On 5/11/2011 2:36 p.m., Ron Starr wrote:
On 5/11/2011 11:04 a.m., Ron Starr wrote:
To all,
Maybe someone wiser than me can point out the error in our
configuration. Have googled for hours and searched the archives.
We have two configs we are testing. In both configs a requirement is
that the user be forced to use the Squid proxy by enabling proxy mode
in the browser (ie, FF, chrome,Opera latest versions). In the first
config we are using NTLM with fallback. This config works properly.
If proxy mode in the browser is set to point to Squid all works as
expected—traffic passes normally. When proxy mode is disabled, all
works as expected, the user receives a Squid denied page.
The problem is the second config. In this config we have a fairly
minimal config allowing localhost access. The issue is it does not
matter how the browser is set, traffic passes normally. Our
expectation is if the browser proxy mode is off the user should
receive a squid denied page. Any help is appreciated.

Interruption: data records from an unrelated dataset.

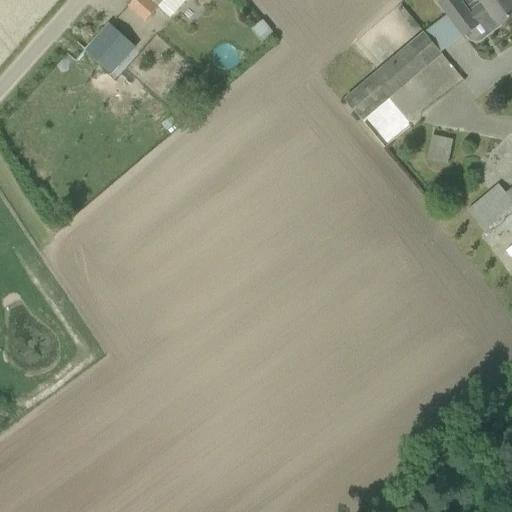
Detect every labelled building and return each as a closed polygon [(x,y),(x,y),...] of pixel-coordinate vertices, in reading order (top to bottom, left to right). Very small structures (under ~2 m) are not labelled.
[(158,8),(162,4),(164,0),(134,0),(129,6),(147,22),(158,8)] [(482,23),(489,32),(490,33),(500,26),(511,16),(511,1),(511,0),(480,0),(482,3),(469,13),(459,0),(443,0),(439,3),(464,36),(482,23)] [(109,26),(86,52),(114,77),(137,51),(109,26)] [(345,101),(362,121),(442,54),(425,33),(345,101)] [(427,158),(448,162),(453,138),(432,134),(427,158)] [(511,223),(511,200),(506,193),(498,184),(490,191),(468,210),(468,211),(492,238),(493,240),(511,223)]
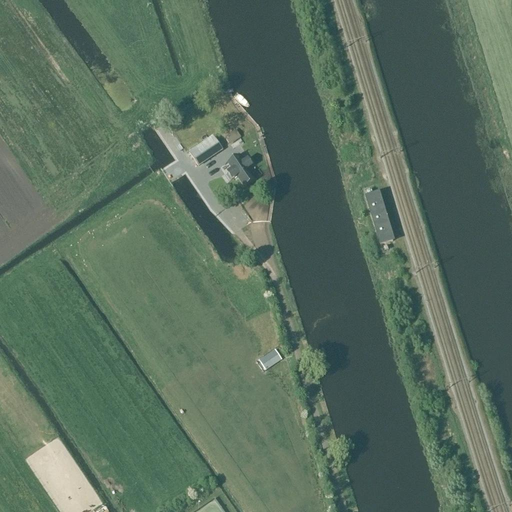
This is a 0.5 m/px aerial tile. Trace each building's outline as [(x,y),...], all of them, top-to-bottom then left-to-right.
[(241,138),(235,131),(224,138),(229,146),(241,138)] [(222,150),(213,137),(189,153),(198,167),(222,150)] [(244,162),(242,164),(237,156),(227,163),(232,171),(230,172),(234,178),(237,177),(244,188),(254,182),(246,170),(249,169),(244,162)] [(381,191),(367,194),(378,245),(392,242),(381,191)] [(396,230),(392,202),(385,203),(390,231),(396,230)] [(281,361),(275,351),(259,362),(266,371),(281,361)]
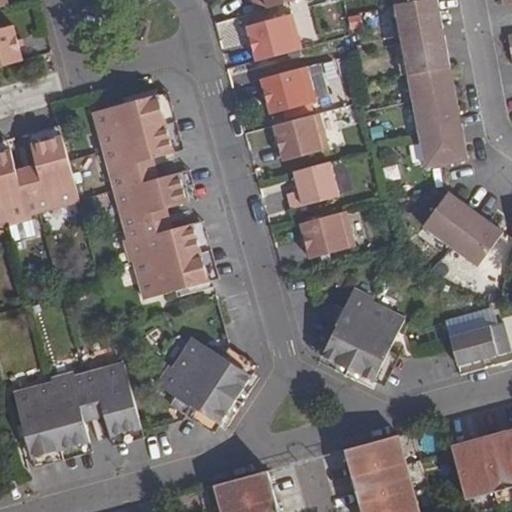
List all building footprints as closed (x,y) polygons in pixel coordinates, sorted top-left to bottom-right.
[(252,0),(255,11),(297,0),(252,0)] [(438,0),(393,0),(395,6),(387,8),(393,38),(444,28),(438,0)] [(257,62),(302,49),(292,14),(247,27),(257,62)] [(0,67),(23,61),(13,26),(0,29),(0,67)] [(445,35),(394,45),(399,76),(408,75),(425,170),(469,162),(445,35)] [(330,99),(320,63),(306,67),(316,102),(330,99)] [(271,77),(261,79),(271,115),(316,102),(306,67),(271,77)] [(169,92),(158,95),(173,153),(184,151),(169,92)] [(158,95),(94,113),(128,240),(125,241),(130,263),(135,261),(145,300),(209,282),(193,224),(170,231),(165,209),(187,203),(179,174),(158,180),(146,183),(141,163),(152,159),(173,153),(158,95)] [(348,141),(346,110),(329,111),(331,142),(348,141)] [(319,114),(274,127),(283,162),(329,149),(319,114)] [(59,127),(29,135),(32,145),(62,137),(59,127)] [(10,151),(0,153),(0,222),(8,220),(9,224),(31,219),(30,214),(80,201),(62,137),(32,145),(38,169),(17,175),(10,151)] [(8,140),(0,142),(0,153),(10,151),(8,140)] [(152,159),(141,163),(146,183),(158,180),(152,159)] [(330,162),(294,172),(299,191),(288,194),(291,209),(339,196),(330,162)] [(190,171),(179,174),(187,203),(198,200),(190,171)] [(449,192),(422,227),(478,267),(504,232),(449,192)] [(350,210),(305,224),(317,262),(362,247),(350,210)] [(35,235),(31,219),(9,224),(13,241),(35,235)] [(204,221),(193,224),(209,282),(220,279),(204,221)] [(337,326),(323,356),(374,382),(390,351),(405,320),(374,304),(375,301),(355,290),(346,309),(343,315),(333,310),(328,321),(337,326)] [(336,305),(333,310),(343,315),(346,309),(336,305)] [(448,320),(461,371),(511,357),(511,346),(502,306),(448,320)] [(328,321),(313,351),(323,356),(337,326),(328,321)] [(170,366),(158,385),(176,397),(181,400),(175,409),(186,416),(192,406),(220,425),(252,377),(222,358),(193,338),(174,368),(170,366)] [(229,348),(222,358),(252,377),(258,367),(229,348)] [(400,356),(390,351),(374,382),(385,387),(400,356)] [(52,383),(13,394),(30,458),(89,442),(82,419),(103,414),(110,436),(140,428),(123,364),(73,377),(72,373),(51,379),(52,383)] [(176,397),(170,406),(175,409),(181,400),(176,397)] [(192,406),(186,416),(214,434),(220,425),(192,406)] [(141,432),(140,428),(110,436),(112,447),(143,439),(141,432)] [(511,430),(452,447),(466,511),(491,511),(511,506),(511,430)] [(419,511),(399,435),(346,450),(362,511),(419,511)] [(91,452),(89,442),(30,458),(33,468),(91,452)] [(279,511),(268,471),(215,485),(222,511),(279,511)]
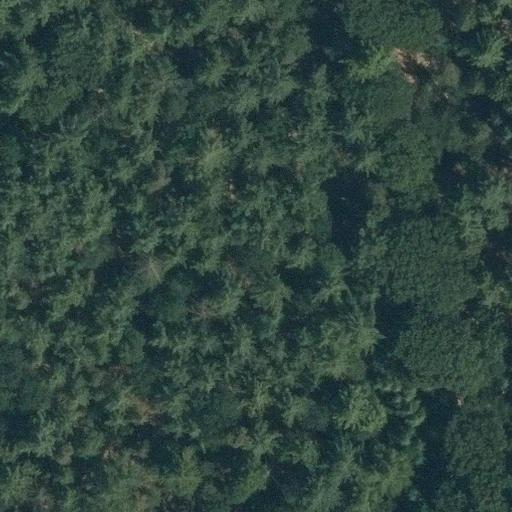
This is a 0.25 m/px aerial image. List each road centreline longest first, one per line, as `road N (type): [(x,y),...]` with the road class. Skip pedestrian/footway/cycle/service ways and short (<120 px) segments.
road 1 (track): [(479,511),(382,0)]
road 2 (track): [(189,511),(0,335)]
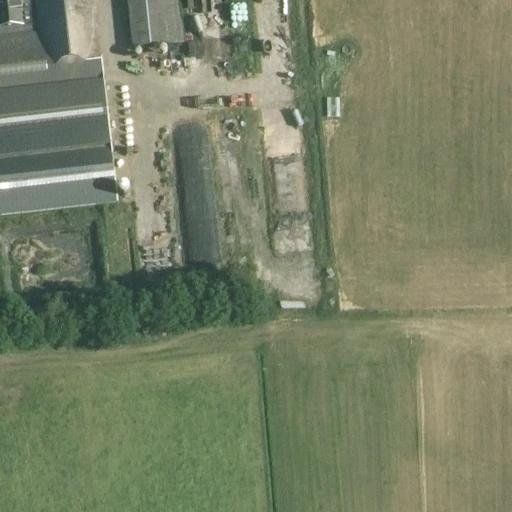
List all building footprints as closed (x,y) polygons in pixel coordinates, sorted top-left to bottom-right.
[(0,0),(0,161),(110,148),(94,0),(89,0),(85,1),(84,0),(0,0)] [(128,0),(133,50),(183,45),(178,0),(128,0)] [(210,41),(226,40),(224,19),(209,20),(210,41)] [(306,153),(303,127),(286,129),(287,142),(280,143),(281,156),(306,153)] [(0,161),(0,219),(117,206),(110,148),(0,161)] [(192,190),(206,190),(206,171),(192,171),(192,190)] [(219,225),(189,227),(192,270),(221,268),(219,225)]
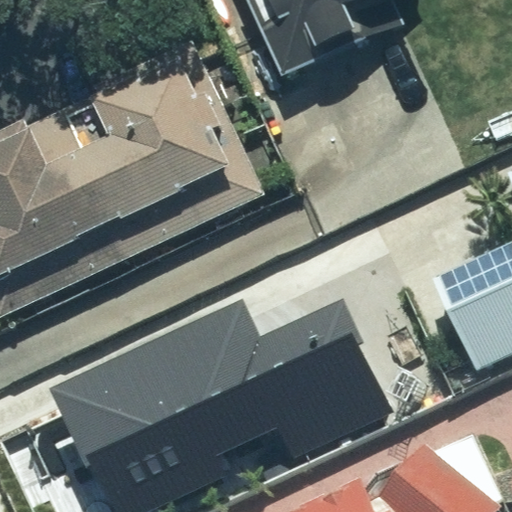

Firstly that Squid does not and cannot enforce this policy. The box or
network firewall is the front line which rejects direct client->Internet
connections.
Squid is part of a secondary mechanism that can be added to the firewall
with NAT or TRPOXY interception. Intercepting the packets into Squid for
a custom page explaining the policy instead of a blunt "cannot connect"
error.
So, with taht in mind, config update comments inline...
Good Configuration
auth_param ntlm program /usr/bin/ntlm_auth
--helper-protocol=squid-2.5-ntlmssp
auth_param ntlm children 50 startup=10 idle=10
auth_param ntlm keep_alive on
auth_param basic program /usr/bin/ntlm_auth
--helper-protocol=squid-2.5-basic
auth_param basic children 50
auth_param basic realm squidproxy
auth_param basic credentialsttl 2 hours
acl AuthorizedUsers proxy_auth REQUIRED
max_filedesc 20000
cache_mem 300 MB
visible_hostname localhost
http_port 3128
Regular traffic from configured browsers. Good.
<snip>
#Only allow cachemgr access from localhost
http_access allow manager localhost
http_access deny manager
# Deny requests to certain unsafe ports
http_access deny !Safe_ports
# Deny CONNECT to other than secure SSL ports
http_access deny CONNECT !SSL_ports
http_access allow all AuthorizedUsers
The "all" can be removed from the above line. It is not useful like that
at the beginning of a line of ACLs.
# And finally deny all other access to this proxy
http_access deny all
# We recommend you to use at least the following line.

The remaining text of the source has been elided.